■ Instructies bij oefening: Wat verzorgde Switch IT Solutions volgens de tekst over de aansprakelijkheid van ambtsdragers voor de gemeente Hof van Twente?

■ Te lezen tekst:
Promovendireeks #2: Aansprakelijkheid van ambtsdragers bij decentrale overheden
Inleiding
Burgemeester Nauta van de gemeente Hof van Twente deed in het openbaar stevige uitspraken over Switch IT Solutions. Switch IT Solutions verzorgde een deel van de gemeentelijke IT-beveiliging op het moment dat de gemeente Hof van Twente in 2020 slachtoffer werd van een hack met ransomsoftware. Door de uitspraken van burgemeester Nauta meende Switch IT Solutions reputatieschade te lijden en daarop stelde het bedrijf de burgemeester persoonlijk aansprakelijk. Nauta zegt dat ze de uitspraken over Switch IT Solutions namens de gemeente heeft gedaan, “Dus met een persoonlijke aansprakelijkheidsstelling kan ik niets, zo werkt het niet.” Toen ik dit op de website van de NOS las, was mijn eerste gedachte dat deze uitspraak van de burgemeester een uitnodiging aan Switch IT Solutions leek in te houden om dan vooral de gemeente aansprakelijk te stellen. Mijn tweede, voor dit blog veel relevantere, gedachte was: waarom kennen we in het staatsrecht geen persoonlijke aansprakelijkheid van ambtsdragers? Het onderwerp voor een promotieonderzoek was geboren.

■ Aangeleverde gegevens:
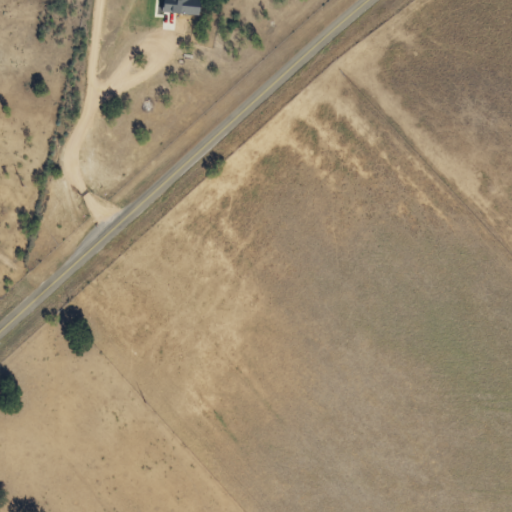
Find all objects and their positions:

■ Schriftelijk antwoord: Een deel van de gemeentelijke IT-beveiliging.